The solution is to directly interpret each set/range on-the-fly as it is encountered in the regular expression. I'll have a think about how best to do that.

Matt.

Oh I see, sorry for not being aware of that aspect... We can avoid using malloc() by using a static char array of 256 buckets because the maximum number of possible values in a square bracket expression [] is 256. Here is the version of code that doesn't use malloc().

   else if (rc == '[')
   {
      char char_match_list[256];
      int char_match_num = 0;
      char last_char;
      while (1)
      {  if (char_match_num > 256)
         {  //printf("Error: char_match_num > 256: %d\n", char_match_num);
            return SUBREG_RESULT_MISSING_BRACKET;
         }
         last_char = rc;
         rc = (state->regex++)[0];
         if (!rc)
            return SUBREG_RESULT_MISSING_BRACKET;
         else if (rc == '\\')
         {  rc = (state->regex++)[0];
            if (!rc)
               return SUBREG_RESULT_MISSING_BRACKET;
            char is_redundant = 0;
            for (int i = 0; i < char_match_num; i++)
            {  if (char_match_list[i] == rc)
               {  is_redundant = 1;
                  break;
               }
            }
            if (is_redundant)
               continue;
            char_match_list[char_match_num++] = rc;
         }
         else if (rc == '-')
         {  rc = (state->regex++)[0];
            if (!rc)
               return SUBREG_RESULT_MISSING_BRACKET;
            int batch_num = rc - last_char;
            if (batch_num < 0)
            {  //printf("Error: start-char is bigger than the end-char\n");
               return SUBREG_RESULT_MISSING_BRACKET;
            }
            for (int i = 0; i < batch_num; i++)
            {
               char is_redundant = 0;
               for (int j = 0; j < char_match_num; j++)
               {  if (char_match_list[j] == last_char + 1 + i)
                  {  is_redundant = 1;
                     break;
                  }
               }
               if (is_redundant)
                  continue;
               char_match_list[char_match_num++] = last_char + 1 + i;
            }
         }
         else if (rc == ']')
         {  break;
         }
         else
         {  char is_redundant = 0;
            for (int i = 0; i < char_match_num; i++)
            {  if (char_match_list[i] == rc)
               {  is_redundant = 1;
                  break;
               }
            }
            if (is_redundant)
               continue;
            char_match_list[char_match_num++] = rc;
         }
      }
      result = 0;
      for (int i = 0; i < char_match_num; i++)
      {  if (char_match_list[i] == c)
         {  result = 1;
            break;
         }
      }
   }

Hi - Again, because of SubReg's origins (designed for use in embedded systems with limited resources), I'm trying to keep memory usage light. Allocating 256 bytes on the stack (possibly recursively) is too excessive. Of course, if that works for your application, great!... The beauty of open-source is that you can tailor the code to your needs.

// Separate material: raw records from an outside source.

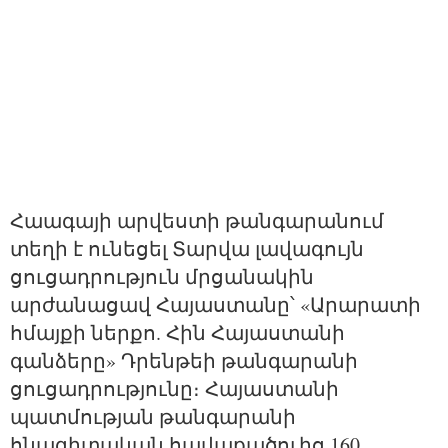
Հաագայի արվեստի թանգարանում 
տեղի է ունեցել Տարվա լավագույն 
ցուցադրություն մրցանակին 
արժանացավ Հայաստանը՝ «Արարատի 
հմայքի ներքո. Հին Հայաստանի 
գանձերը» Դրենթեի թանգարանի 
ցուցադրությունը։ Հայաստանի 
պատմության թանգարանի 
հնագիտական հավաքածուից 160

When I have some spare time, I'll look at adding ranges and sets in a way that does not require an LUT.

Sorry again.. You can allocate "char char_match_list[256];" as a single global array instead from the above code, in which case you will statically allocate only extra 256 bytes when you run the program. I believe we can do this because there should be no recursiveness within a square bracket.

I'm reopening this to remind myself to implement support at some point.

I'm reopening this to remind myself to implement support at some point.

Hi, what's the status of that?

I just found this library, and besides admiring its minimalism, I immediately noticed the lack of sets and ranges. I have always used them, even if when they could be replaced with \d, \D, \w, \W, etc – ranges are just more readable.

Let me know if you still remember this. In case you no longer plan to do this, I could try implementing this, but no promises, obviously.

Turned out to be a quick fix, here's the merge request!

Thanks for this - Haven't had a chance to review it yet. I'll get to it at the weekend.